Studies, Year	Antibacterial Activity	Bone Formation
Zhang et al. [19]	The SLA-Ta surface hampered the biofilm formation of P. gingivalis, although the mechanism of antibacterial activity of the SLA-Ta surface remains unknown.	Better osseointegration of the Ta coating. The BIC and BD of the coated implants (SLA-Ta) was significantly higher than that of those not modified with Ta (p < 0.05).
Zhou et al. [20]	NR	The Sr coatings gave the implants better osseointegration ability compared to bare metal Ti substrates. BIC p < 0.01 compared to metallic Ti substrate.
Ding et al. [21]	NR	At 4 and 8 weeks, BIC of DC group, was significantly higher than the one of HA group.
Nie et al. [22]	The number of bacteria in the bacitracin (BC) modified Ti implant was significantly lower compared to the unmodified Ti rod group.	BIC for the Ti–BC implants were significantly higher than those of the Ti-implants (p < 0.05).

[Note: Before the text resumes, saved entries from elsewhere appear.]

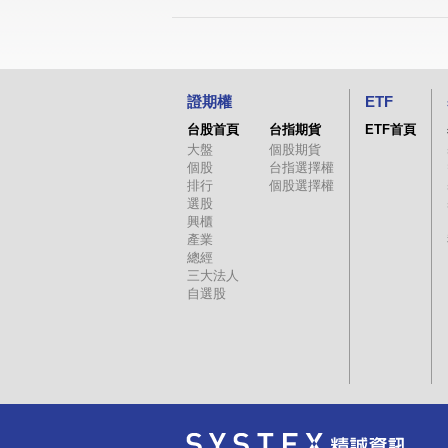
證期權
ETF
台股首頁
台指期貨
ETF首頁
大盤
個股期貨
個股
台指選擇權
排行
個股選擇權
選股
興櫃
產業
總經
三大法人
自選股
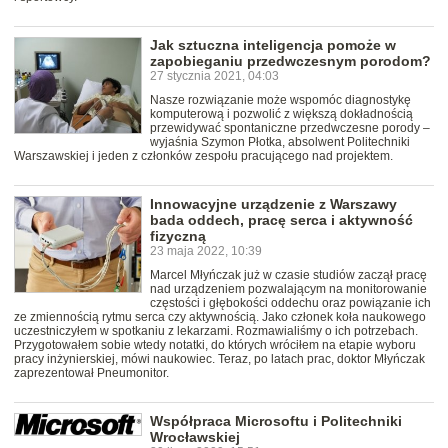
Jak sztuczna inteligencja pomoże w
zapobieganiu przedwczesnym porodom?
27 stycznia 2021, 04:03
Nasze rozwiązanie może wspomóc diagnostykę
komputerową i pozwolić z większą dokładnością
przewidywać spontaniczne przedwczesne porody –
wyjaśnia Szymon Płotka, absolwent Politechniki
Warszawskiej i jeden z członków zespołu pracującego nad projektem.
Innowacyjne urządzenie z Warszawy
bada oddech, pracę serca i aktywność
fizyczną
23 maja 2022, 10:39
Marcel Młyńczak już w czasie studiów zaczął pracę
nad urządzeniem pozwalającym na monitorowanie
częstości i głębokości oddechu oraz powiązanie ich
ze zmiennością rytmu serca czy aktywnością. Jako członek koła naukowego
uczestniczyłem w spotkaniu z lekarzami. Rozmawialiśmy o ich potrzebach.
Przygotowałem sobie wtedy notatki, do których wróciłem na etapie wyboru
pracy inżynierskiej, mówi naukowiec. Teraz, po latach prac, doktor Młyńczak
zaprezentował Pneumonitor.
Współpraca Microsoftu i Politechniki
Wrocławskiej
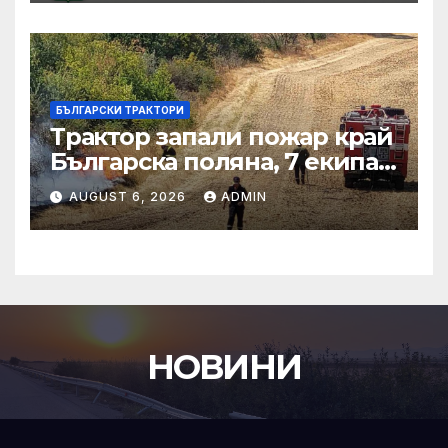
БЪЛГАРСКИ ТРАКТОРИ
Трактор запали пожар край
Българска поляна, 7 екипа
гасят огъня
AUGUST 6, 2026
ADMIN
НОВИНИ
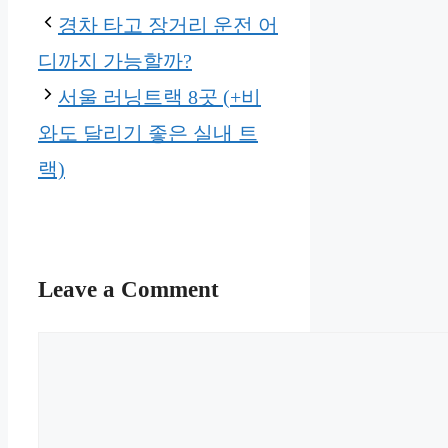
경차 타고 장거리 운전 어
디까지 가능할까?
서울 러닝트랙 8곳 (+비
와도 달리기 좋은 실내 트
랙)
Leave a Comment
Comment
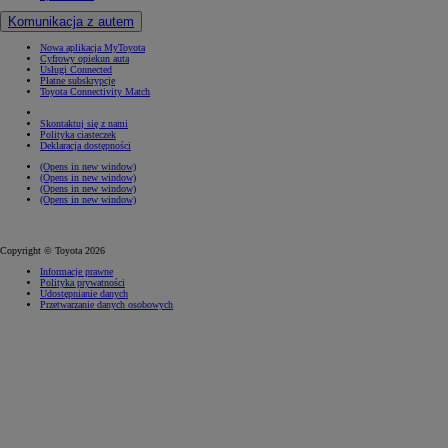
Komunikacja z autem
Nowa aplikacja MyToyota
Cyfrowy opiekun auta
Usługi Connected
Płatne subskrypcje
Toyota Connectivity Match
Skontaktuj się z nami
Polityka ciasteczek
Deklaracja dostępności
(Opens in new window)
(Opens in new window)
(Opens in new window)
(Opens in new window)
Copyright © Toyota 2026
Informacje prawne
Polityka prywatności
Udostępnianie danych
Przetwarzanie danych osobowych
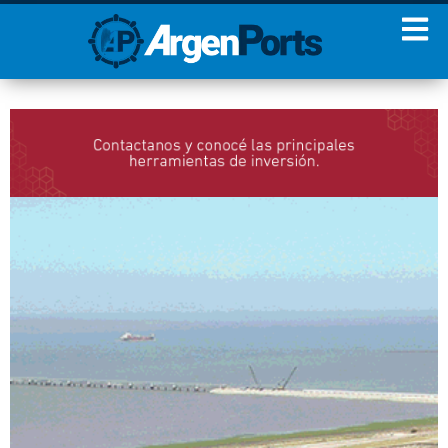
¡Sumate a nuestro
Newsletter!
Nombre
Apellidos
Email
Estoy de acuerdo con las
condiciones y políticas de
privacidad.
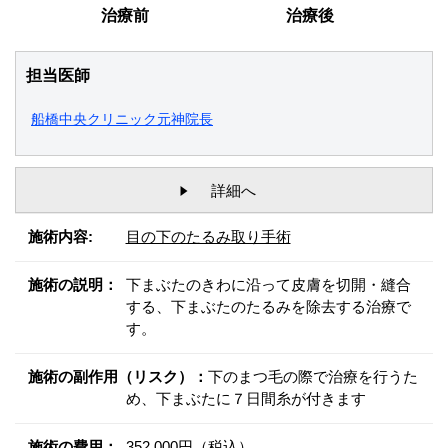
治療前
治療後
担当医師
船橋中央クリニック元神院長
詳細へ
施術内容:
目の下のたるみ取り手術
施術の説明：
下まぶたのきわに沿って皮膚を切開・縫合
する、下まぶたのたるみを除去する治療で
す。
施術の副作用（リスク）：
下のまつ毛の際で治療を行うた
め、下まぶたに７日間糸が付きます
施術の費用：
352,000円（税込）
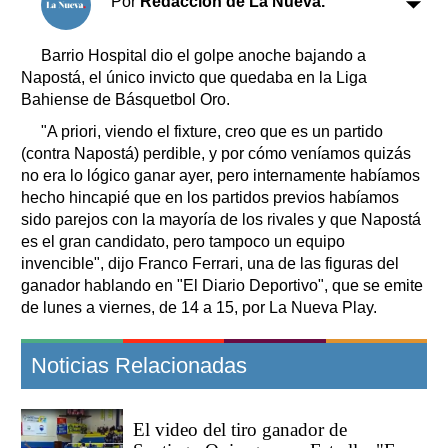
Por
Redacción de La Nueva.
Clasificados
Horóscopo
Barrio Hospital dio el golpe anoche bajando a
Suplementos
Napostá, el único invicto que quedaba en la Liga
Farmacias
Bahiense de Básquetbol Oro.
Servicios
Transportes
"A priori, viendo el fixture, creo que es un partido
Loterías
(contra Napostá) perdible, y por cómo veníamos quizás
no era lo lógico ganar ayer, pero internamente habíamos
Datos Útiles
hecho hincapié que en los partidos previos habíamos
Fúnebres
sido parejos con la mayoría de los rivales y que Napostá
Edictos
es el gran candidato, pero tampoco un equipo
Teléfonos de urgencia
invencible", dijo Franco Ferrari, una de las figuras del
ganador hablando en "El Diario Deportivo", que se emite
de lunes a viernes, de 14 a 15, por La Nueva Play.
Noticias Relacionadas
El video del tiro ganador de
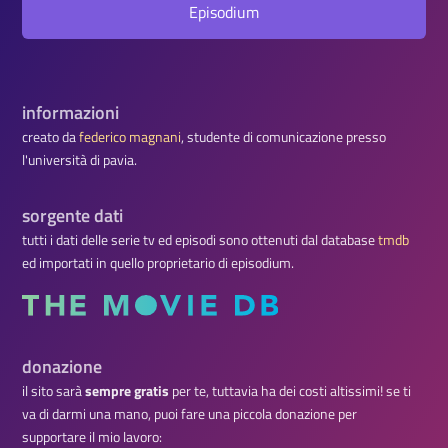
Episodium
informazioni
creato da
federico magnani
, studente di comunicazione presso
l'università di pavia.
sorgente dati
tutti i dati delle serie tv ed episodi sono ottenuti dal database
tmdb
ed importati in quello proprietario di episodium.
donazione
il sito sarà
sempre gratis
per te, tuttavia ha dei costi altissimi! se ti
va di darmi una mano, puoi fare una piccola donazione per
supportare il mio lavoro:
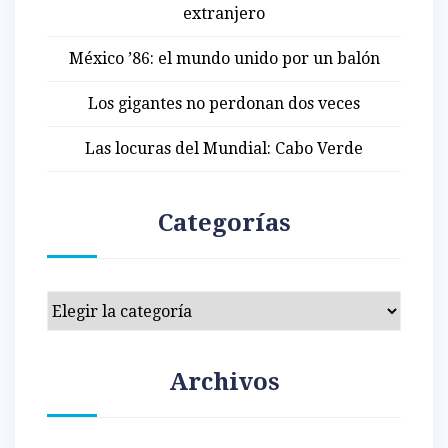
extranjero
México ’86: el mundo unido por un balón
Los gigantes no perdonan dos veces
Las locuras del Mundial: Cabo Verde
Categorías
Categorías
Archivos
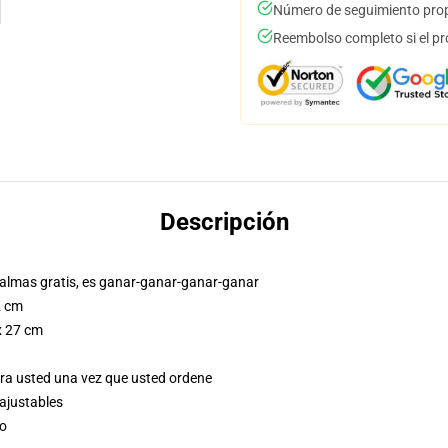
Número de seguimiento prop
Reembolso completo si el pr
Descripción
s palmas gratis, es ganar-ganar-ganar-ganar
2 cm
 x 27 cm
ara usted una vez que usted ordene
 ajustables
jo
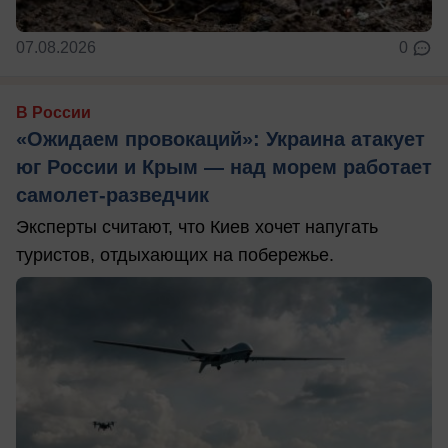
07.08.2026
0
В России
«Ожидаем провокаций»: Украина атакует
юг России и Крым — над морем работает
самолет-разведчик
Эксперты считают, что Киев хочет напугать
туристов, отдыхающих на побережье.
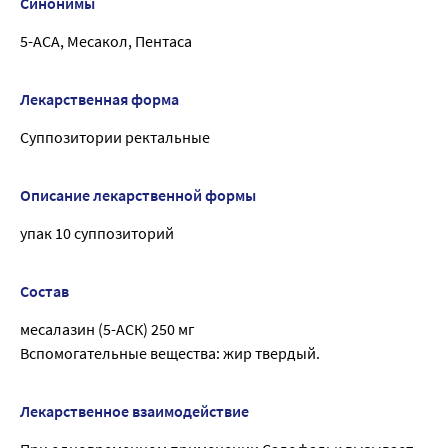
Синонимы
5-АСА, Месакол, Пентаса
Лекарственная форма
Суппозитории ректальные
Описание лекарственной формы
упак 10 суппозиторий
Состав
месалазин (5-АСК) 250 мг
Вспомогательные вещества: жир твердый.
Лекарственное взаимодействие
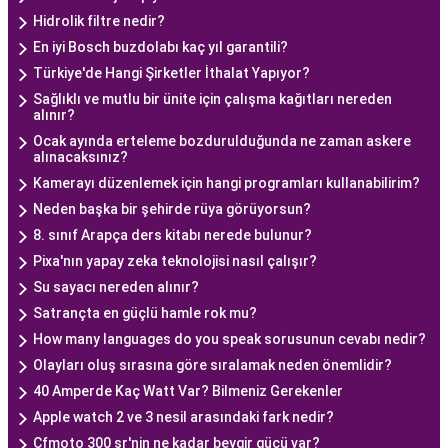
Hidrolik filtre nedir?
En iyi Bosch buzdolabı kaç yıl garantili?
Türkiye'de Hangi Şirketler İthalat Yapıyor?
Sağlıklı ve mutlu bir ünite için çalışma kağıtları nereden
alınır?
Ocak ayında erteleme bozdurulduğunda ne zaman askere
alınacaksınız?
Kamerayı düzenlemek için hangi programları kullanabilirim?
Neden başka bir şehirde rüya görüyorsun?
8. sınıf Arapça ders kitabı nerede bulunur?
Pixa'nın yapay zeka teknolojisi nasıl çalışır?
Su sayacı nereden alınır?
Satrançta en güçlü hamle rok mu?
How many languages do you speak sorusunun cevabı nedir?
Olayları oluş sırasına göre sıralamak neden önemlidir?
40 Amperde Kaç Watt Var? Bilmeniz Gerekenler
Apple watch 2 ve 3 nesil arasındaki fark nedir?
Cfmoto 300 sr'nin ne kadar beygir gücü var?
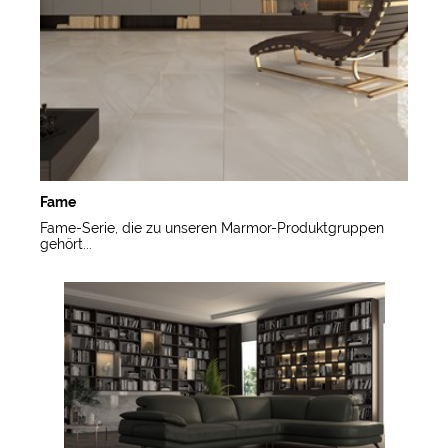
Fame
Fame-Serie, die zu unseren Marmor-Produktgruppen
gehört...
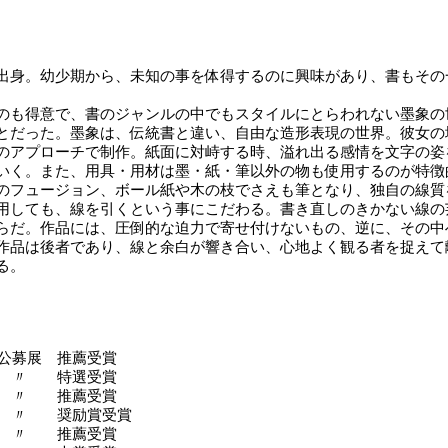
出身。幼少期から、未知の事を体得するのに興味があり、書もその
のも得意で、書のジャンルの中でもスタイルにとらわれない墨象の
とだった。墨象は、伝統書と違い、自由な造形表現の世界。彼女の
のアプローチで制作。紙面に対峙する時、溢れ出る感情を文字の姿
いく。また、用具・用材は墨・紙・筆以外の物も使用するのが特徴
のフュージョン、ボール紙や木の枝でさえも筆となり、独自の線質
用しても、線を引くという事にこだわる。書き直しのきかない線の
らだ。作品には、圧倒的な迫力で寄せ付けないもの、逆に、その中
作品は後者であり、線と余白が響き合い、心地よく観る者を捉えて
る。
院公募展 推薦受賞
〃 〃 特選受賞
〃 〃 推薦受賞
〃 〃 奨励賞受賞
〃 〃 推薦受賞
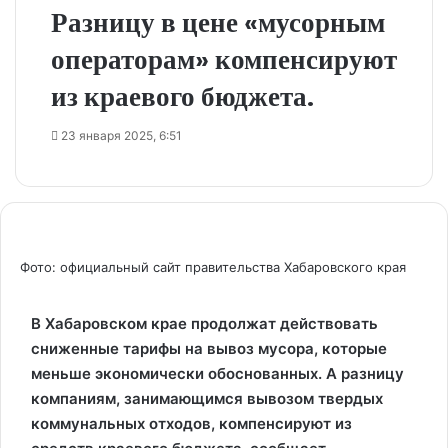
Разницу в цене «мусорным
операторам» компенсируют
из краевого бюджета.
23 января 2025, 6:51
Фото: официальный сайт правительства Хабаровского края
В Хабаровском крае продолжат действовать
сниженные тарифы на вывоз мусора, которые
меньше экономически обоснованных. А разницу
компаниям, занимающимся вывозом твердых
коммунальных отходов, компенсируют из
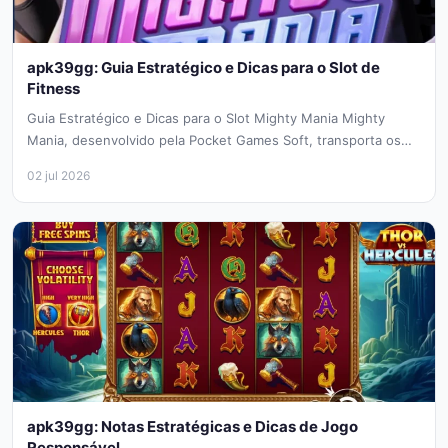
apk39gg: Guia Estratégico e Dicas para o Slot de
Fitness
Guia Estratégico e Dicas para o Slot Mighty Mania Mighty
Mania, desenvolvido pela Pocket Games Soft, transporta os
jogadores para...
02 jul 2026
apk39gg: Notas Estratégicas e Dicas de Jogo
Responsável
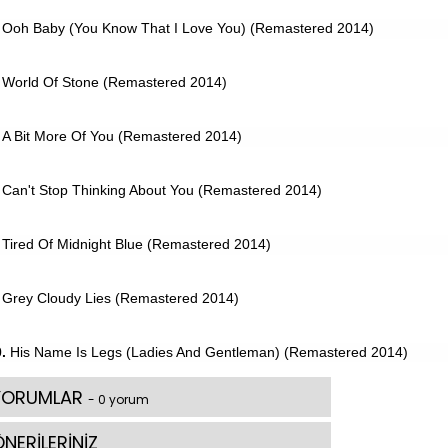
Ooh Baby (You Know That I Love You) (Remastered 2014)
World Of Stone (Remastered 2014)
A Bit More Of You (Remastered 2014)
Can't Stop Thinking About You (Remastered 2014)
Tired Of Midnight Blue (Remastered 2014)
Grey Cloudy Lies (Remastered 2014)
.
His Name Is Legs (Ladies And Gentleman) (Remastered 2014)
YORUMLAR
- 0 yorum
NERİLERİNİZ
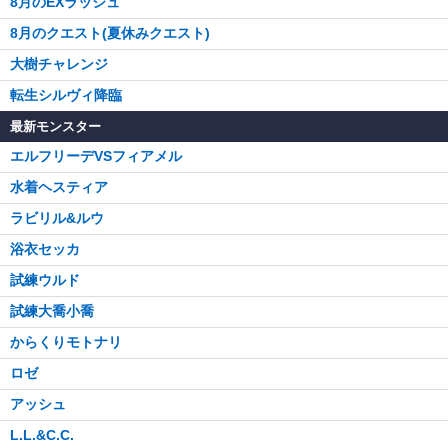
8月のEXラッシュ
8月のクエスト(夏休みクエスト)
大樹チャレンジ
転生シルヴィ降臨
最新モンスター
エルフリーデVSフィアメル
水着ヘスティア
ラビリル&ルウ
浴衣セッカ
試練ウルド
試練大喬小喬
からくりモトナリ
ロゼ
アッシュ
L.L.&C.C.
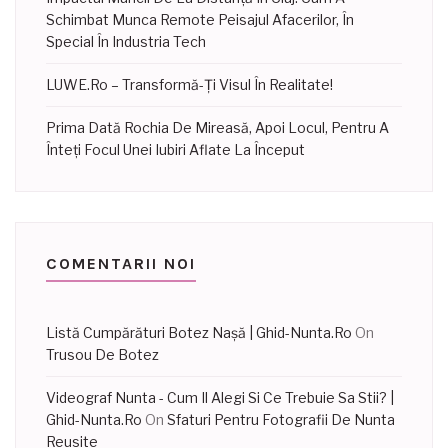
Schimbat Munca Remote Peisajul Afacerilor, În
Special În Industria Tech
LUWE.ro – Transformă-Ți Visul În Realitate!
Prima Dată Rochia De Mireasă, Apoi Locul, Pentru A
Înteți Focul Unei Iubiri Aflate La Început
COMENTARII NOI
Listă Cumpărături Botez Nașă | Ghid-Nunta.Ro
On
Trusou De Botez
Videograf Nunta - Cum Il Alegi Si Ce Trebuie Sa Stii? |
Ghid-Nunta.Ro
On
Sfaturi Pentru Fotografii De Nunta
Reusite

Lee et al. [23]	NR	-The induced bone was thin trabecular bone, with restricted BIC. -Lamellar bone formation in at implants with to localized rhBMP-2 coating. -BD averaged 38.0 ± 3.8% and 34.4 ± 5.6% -for coronal- and soak-load implants, -respectively (p > 0.05). -BIC-values averaged 25.0 ± 3.8% -and 31.2 ± 3.3% (p > 0.05).
Susin et al. [24]	NR	BIC values for Ti implants versus Ti coated with rhBMP-7 44 ± 17 and 40 ± 9%, respectively. BD values were 44 ± 17% versus 40 ± 9%, respectively.

NR, not reported; BIC, bone implant contact; BD, bone density; Ta, tantalum; Sr, strontium; DC, doxycycline; BC, bacitracin; HA, hydroxyapatite.